Some of the top officials in the campaign are well-known in political circles for their exhaustive grassroots-level work on several recent elections and policy campaigns.
Michaud has hired Matt McTighe of York for the all-important role of campaign manager. McTighe, who according to a press release has 14 years of working in political strategy, undoubtedly was attractive to the campaign for leading a successful campaign in 2012 that resulted in a successful same-sex marriage ballot initiative.
Another familiar face in Michaud’s campaign will be David Farmer, who has been tapped as a senior adviser on communications and policy. Farmer, who worked in Gov. John Baldacci’s communications office before becoming Baldacci’s deputy chief of staff, was also involved in the 2012 same-sex marriage initiative as a communications director of a group called Mainers United for Marriage. Farmer recently announced he’s suspending a column he wrote for the Bangor Daily News in order to increase his involvement in Michaud’s campaign.
Lizzy Reinholt, a spokeswoman for the Maine Democratic Party and past spokeswoman for several progressive causes, will serve as Michaud’s director of communications. In her new role, Reinholt will likely be the most public face of the Michaud campaign, other than Michaud, presumably.
Rick Redmond, who has worked for the Maine Democratic Party and President Barack Obama’s Maine Finance Committee, will oversee Michaud’s fund raising, which will undoubtedly require bringing in a total that’s measured in seven figures.
Jackie Potter, who in recent years has been a high-level adviser to Democratic U.S. Reps. Chellie Pingree and Tom Allen, will serve as Michaud’s community outreach director. That means she’ll work as a liaison between community leaders, organizations and businesses and the campaign.

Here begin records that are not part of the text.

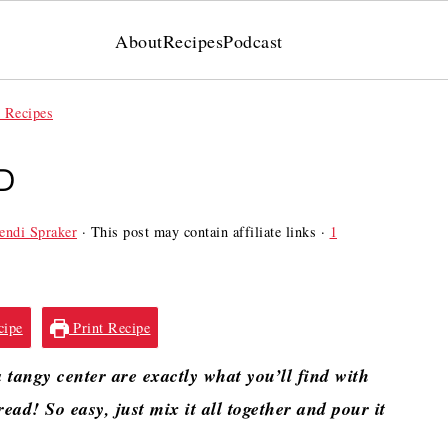
About
Recipes
Podcast
 Recipes
D
ndi Spraker
· This post may contain affiliate links ·
1
cipe
Print Recipe
tangy center are exactly what you’ll find with
ead! So easy, just mix it all together and pour it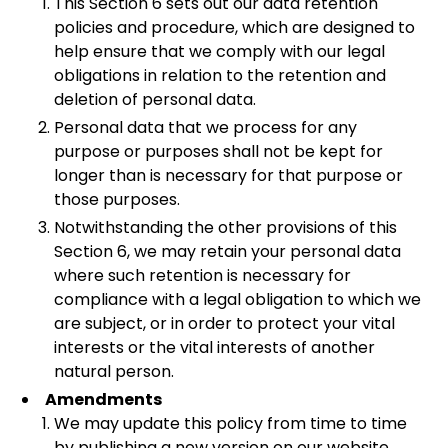
This Section 6 sets out our data retention
policies and procedure, which are designed to
help ensure that we comply with our legal
obligations in relation to the retention and
deletion of personal data.
Personal data that we process for any
purpose or purposes shall not be kept for
longer than is necessary for that purpose or
those purposes.
Notwithstanding the other provisions of this
Section 6, we may retain your personal data
where such retention is necessary for
compliance with a legal obligation to which we
are subject, or in order to protect your vital
interests or the vital interests of another
natural person.
Amendments
We may update this policy from time to time
by publishing a new version on our website.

“I wanted a diverse and experienced campaign team that will reflect my positive outlook for the state and help me spread my visions for how to get Maine back on track to men and women all over the state,” said Michaud in the release. “I was particularly impressed with the honest and uplifting tone Matt and David brought to last year’s campaign. I think the state could use a little more optimism in our political discourse if we’re going to remind Mainers and those looking to invest here that our best days are still ahead.”
UPDATE: Brent Littlefield, chief political adviser, sent along this response to Michaud’s hires: “A collection of Baldacci leftovers and those who have promoted ultra liberal causes.”